The Australian Forest Products Association (AFPA) has welcomed the motion to seek a Senate inquiry into the Government’s paper procurement policies.
This motion, co-sponsored by Senators Carr, Madigan, Muir, Rice and Xenophon, calls today for an inquiry to look into the impact of procurement connected policies, with particular reference to the ICT Sustainability Plan and National Waste Policy, on securing manufacturing investment and jobs in the paper sector.
The Australian Forest Products Association (AFPA) Chief Executive Officer, Mr Ross Hampton, said “This is an important inquiry in light of the recent scrapping of the Government’s ‘ICT Sustainability Plan’, which required 100% recycled content for all office copy paper purchases by 1 July 2015”.

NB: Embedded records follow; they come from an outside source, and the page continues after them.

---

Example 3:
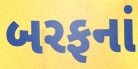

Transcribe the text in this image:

બરફનાં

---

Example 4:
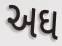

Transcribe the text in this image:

અઘ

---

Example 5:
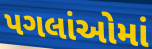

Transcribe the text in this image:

પગલાંઓમાં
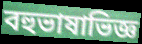
বহুভাষাভিজ্ঞ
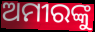
ଅମୀରଙ୍କୁ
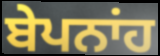
ਬੇਪਨਾਂਹ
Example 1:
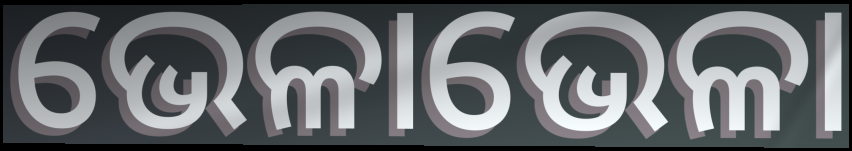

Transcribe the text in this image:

ଭେଳାଭେଳା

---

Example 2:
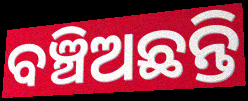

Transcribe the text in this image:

ବଞ୍ଚିଅଛନ୍ତି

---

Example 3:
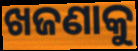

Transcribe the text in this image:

ଖଜଣାକୁ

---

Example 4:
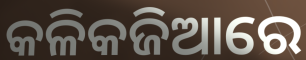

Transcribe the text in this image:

କଳିକଜିଆରେ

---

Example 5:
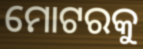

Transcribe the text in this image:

ମୋଟରକୁ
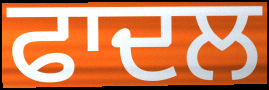
ਫਾਦਲ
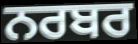
ਨਰਬਰ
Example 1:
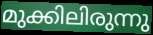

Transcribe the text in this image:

മുക്കിലിരുന്നു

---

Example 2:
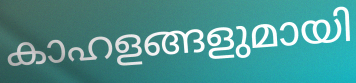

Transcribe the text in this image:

കാഹളങ്ങളുമായി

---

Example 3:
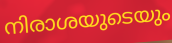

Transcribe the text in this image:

നിരാശയുടെയും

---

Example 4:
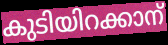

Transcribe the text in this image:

കുടിയിറക്കാന്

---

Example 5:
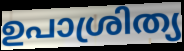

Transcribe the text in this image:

ഉപാശ്രിത്യ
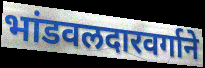
भांडवलदारवर्गाने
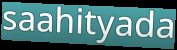
saahityada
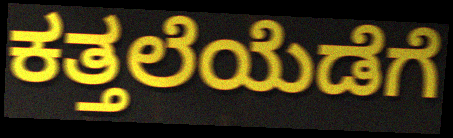
ಕತ್ತಲೆಯೆಡೆಗೆ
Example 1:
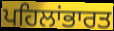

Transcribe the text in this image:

ਪਹਿਲਾਂਭਾਰਤ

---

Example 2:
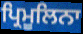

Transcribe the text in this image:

ਪ੍ਰਿਮੂਲਿਨਾ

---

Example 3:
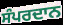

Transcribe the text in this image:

ਸੰਪਰਦਾਨ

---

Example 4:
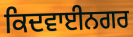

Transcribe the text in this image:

ਕਿਦਵਾਈਨਗਰ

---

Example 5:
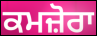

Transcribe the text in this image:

ਕਮਜ਼ੋਰਾ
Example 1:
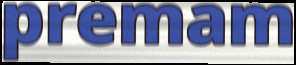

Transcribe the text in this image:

premam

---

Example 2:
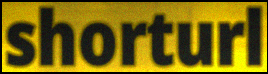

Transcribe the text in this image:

shorturl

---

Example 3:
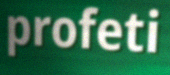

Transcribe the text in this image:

profeti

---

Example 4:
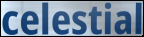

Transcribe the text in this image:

celestial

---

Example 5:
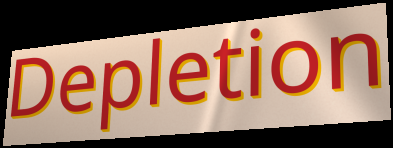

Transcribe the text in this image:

Depletion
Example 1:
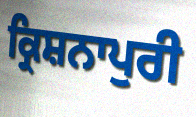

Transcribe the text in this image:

ਕ੍ਰਿਸ਼ਨਾਪੁਰੀ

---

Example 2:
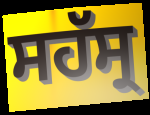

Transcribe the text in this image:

ਸਹੱਸ੍ਰ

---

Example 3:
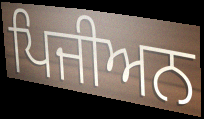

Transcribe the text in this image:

ਪਿਜੀਅਨ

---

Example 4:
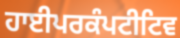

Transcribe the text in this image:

ਹਾਈਪਰਕੰਪਟੀਟਿਵ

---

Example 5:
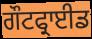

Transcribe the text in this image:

ਗੌਟਫ੍ਰਾਈਡ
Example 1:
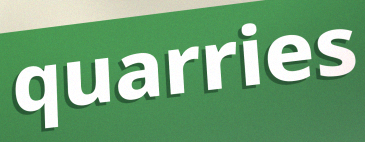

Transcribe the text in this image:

quarries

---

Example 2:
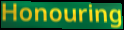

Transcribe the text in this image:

“The Government has taken an initial first step in rectifying this issue via a letter from Environment Minister Greg Hunt to his Ministerial colleagues. This letter encourages Ministers and Departments to commit to purchasing 100% recycled paper and adopt sustainable practices consistent with the National Waste Policy”.

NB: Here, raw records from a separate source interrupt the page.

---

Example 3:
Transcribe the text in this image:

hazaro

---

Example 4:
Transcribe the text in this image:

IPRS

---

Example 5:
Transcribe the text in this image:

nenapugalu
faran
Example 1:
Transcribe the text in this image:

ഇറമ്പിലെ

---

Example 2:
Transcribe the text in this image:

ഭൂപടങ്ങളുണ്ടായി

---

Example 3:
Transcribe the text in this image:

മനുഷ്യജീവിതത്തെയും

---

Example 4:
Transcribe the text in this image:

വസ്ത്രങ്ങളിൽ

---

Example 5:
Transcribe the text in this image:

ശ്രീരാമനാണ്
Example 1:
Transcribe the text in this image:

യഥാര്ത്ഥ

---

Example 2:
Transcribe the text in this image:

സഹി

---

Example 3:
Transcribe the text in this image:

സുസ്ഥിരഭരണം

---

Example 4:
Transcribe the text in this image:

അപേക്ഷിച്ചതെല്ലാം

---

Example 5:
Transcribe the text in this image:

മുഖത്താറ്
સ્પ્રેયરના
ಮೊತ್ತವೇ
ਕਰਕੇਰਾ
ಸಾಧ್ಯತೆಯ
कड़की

“What we need now is a formal reinstatement of this ‘buy 100% recycled rule’, in a procurement connected policy. This would also have implications beyond the Australian Government, which is often seen as a market leader for State and local governments in the area of sustainable procurement”.

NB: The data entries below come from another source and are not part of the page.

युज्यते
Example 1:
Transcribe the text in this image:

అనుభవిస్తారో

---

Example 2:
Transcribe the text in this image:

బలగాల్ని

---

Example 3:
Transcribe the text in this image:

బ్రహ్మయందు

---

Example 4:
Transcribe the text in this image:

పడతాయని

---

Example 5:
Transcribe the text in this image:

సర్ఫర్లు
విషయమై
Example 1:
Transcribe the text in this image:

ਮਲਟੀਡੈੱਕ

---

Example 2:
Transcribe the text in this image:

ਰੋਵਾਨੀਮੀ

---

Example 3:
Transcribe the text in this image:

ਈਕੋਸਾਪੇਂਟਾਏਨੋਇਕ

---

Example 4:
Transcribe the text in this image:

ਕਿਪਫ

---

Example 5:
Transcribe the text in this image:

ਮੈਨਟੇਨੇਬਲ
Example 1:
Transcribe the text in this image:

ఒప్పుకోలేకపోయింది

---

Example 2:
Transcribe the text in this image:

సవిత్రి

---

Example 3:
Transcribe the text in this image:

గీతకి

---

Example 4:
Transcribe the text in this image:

“It would defy belief that the Turnbull Government has seemingly stepped away from the environmental gold standard of 100% recycled copy paper when 95% of households are in support of recycling”.
“Australian Paper has a new $90 million copy paper recycling facility which has commenced operations in Gippsland, Victoria. This plant has the potential to transform Australia’s recycling landscape, diverting some 80,000 tonnes of Australian waste paper from local landfill each year.”
“However unless the Government reverts back to its previous position and formally requires Departments to ‘do the right thing’, buy 100% recycled and minimise waste, the significant advantages of recycled paper made from Australian waste paper will not be realised and the plant’s future will be undermined.”